- [TRY IT] Only these lines of the data below are wanted: the one with "Metres; depth is", the one with "What do you see at (145, 523)?", and any lines between them, each repeated exactly.

- [AVAILABLE RECORDS]
○ ○ ○ ○
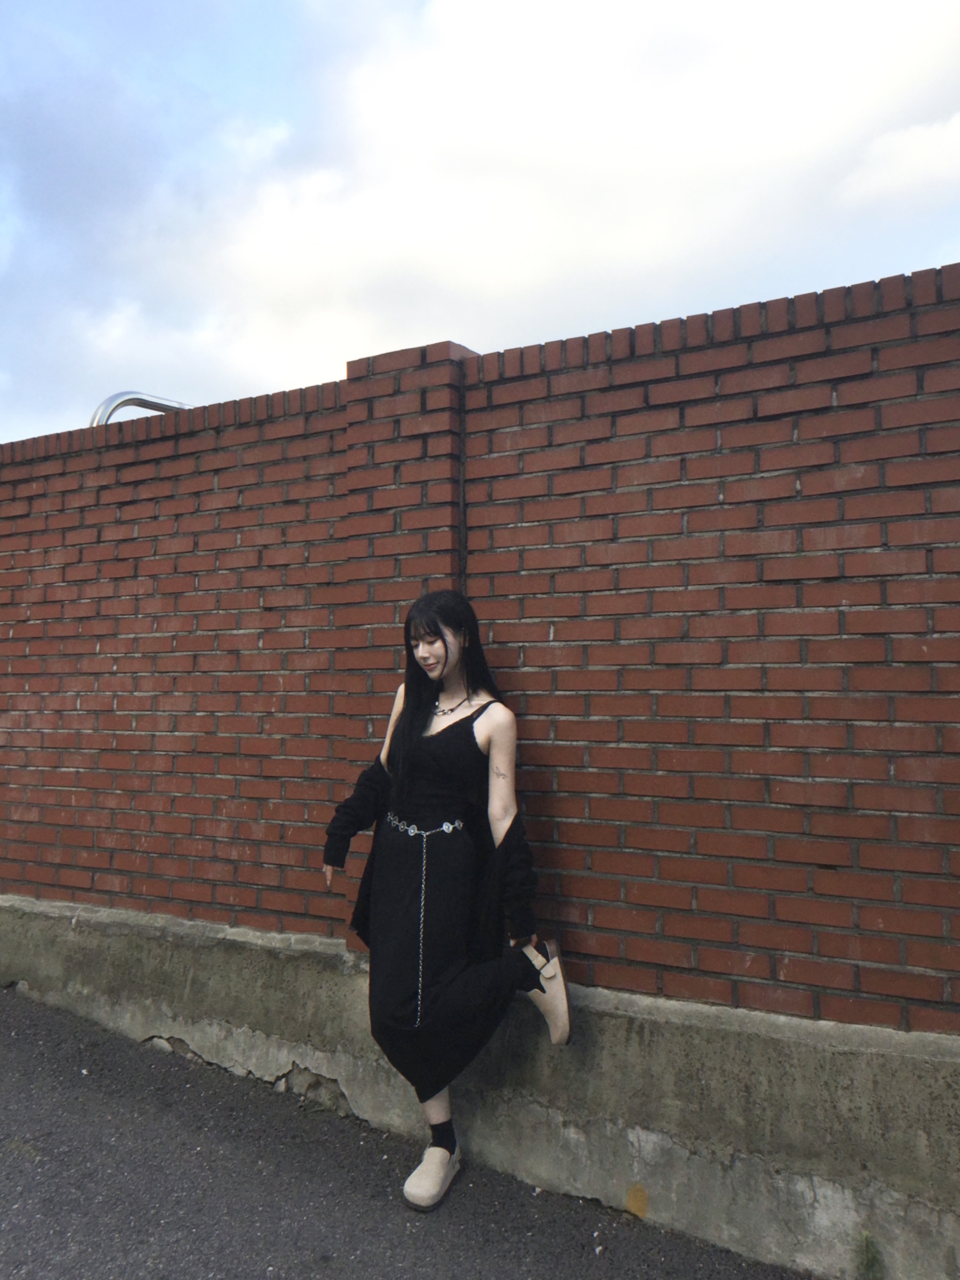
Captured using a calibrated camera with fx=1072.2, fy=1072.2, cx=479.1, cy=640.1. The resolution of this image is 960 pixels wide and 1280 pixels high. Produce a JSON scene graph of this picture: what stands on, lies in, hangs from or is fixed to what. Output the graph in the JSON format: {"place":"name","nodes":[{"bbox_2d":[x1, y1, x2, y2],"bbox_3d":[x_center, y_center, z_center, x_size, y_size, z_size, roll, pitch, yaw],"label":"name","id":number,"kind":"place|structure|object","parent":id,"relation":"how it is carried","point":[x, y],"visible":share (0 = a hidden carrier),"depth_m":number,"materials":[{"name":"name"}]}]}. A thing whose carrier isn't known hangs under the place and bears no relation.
○ ○ ○ ○
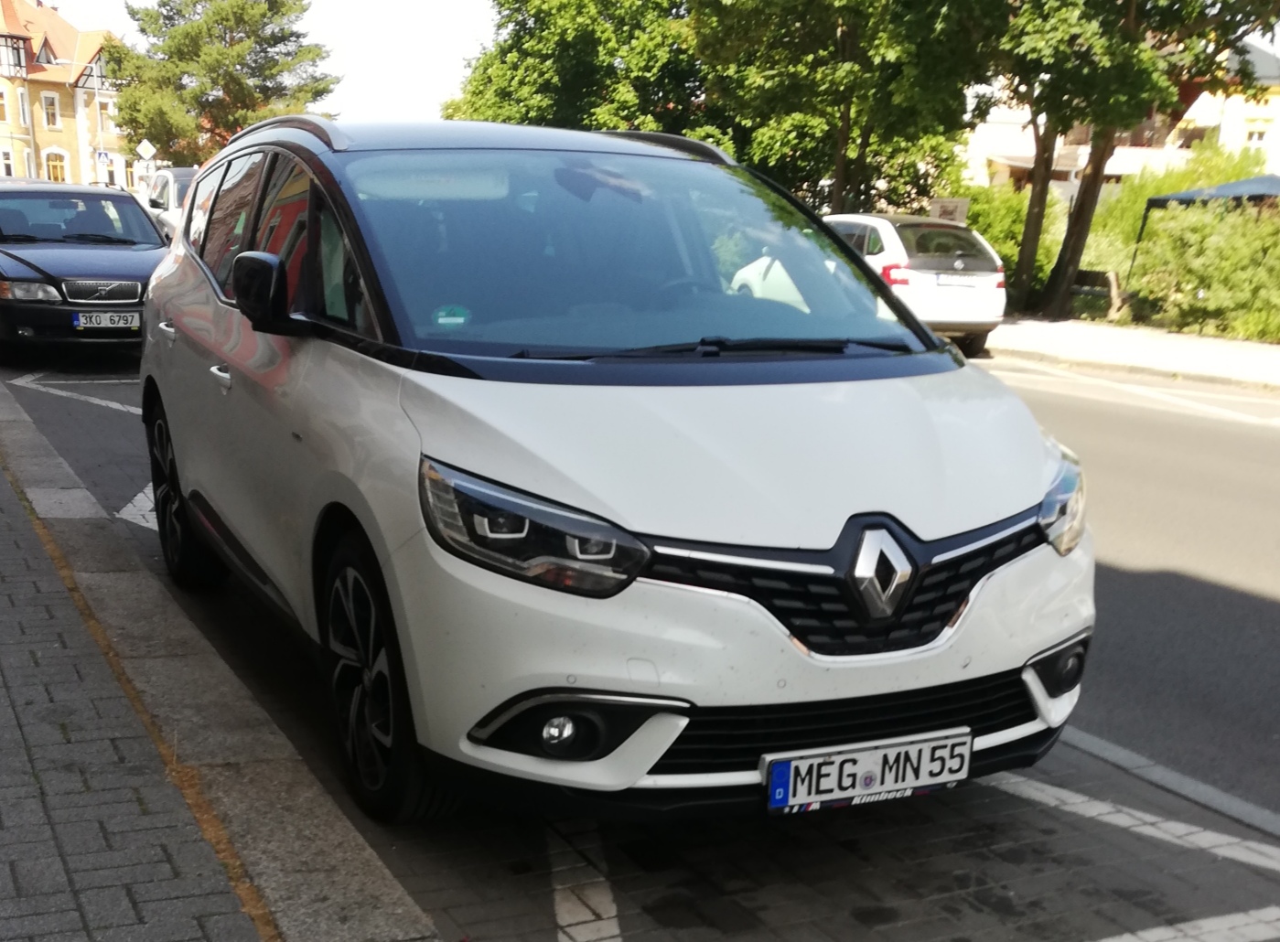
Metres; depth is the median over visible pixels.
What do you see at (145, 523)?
○ ○ ○ ○
- [TASK ANSWER]
Metres; depth is the median over visible pixels.
What do you see at (145, 523)?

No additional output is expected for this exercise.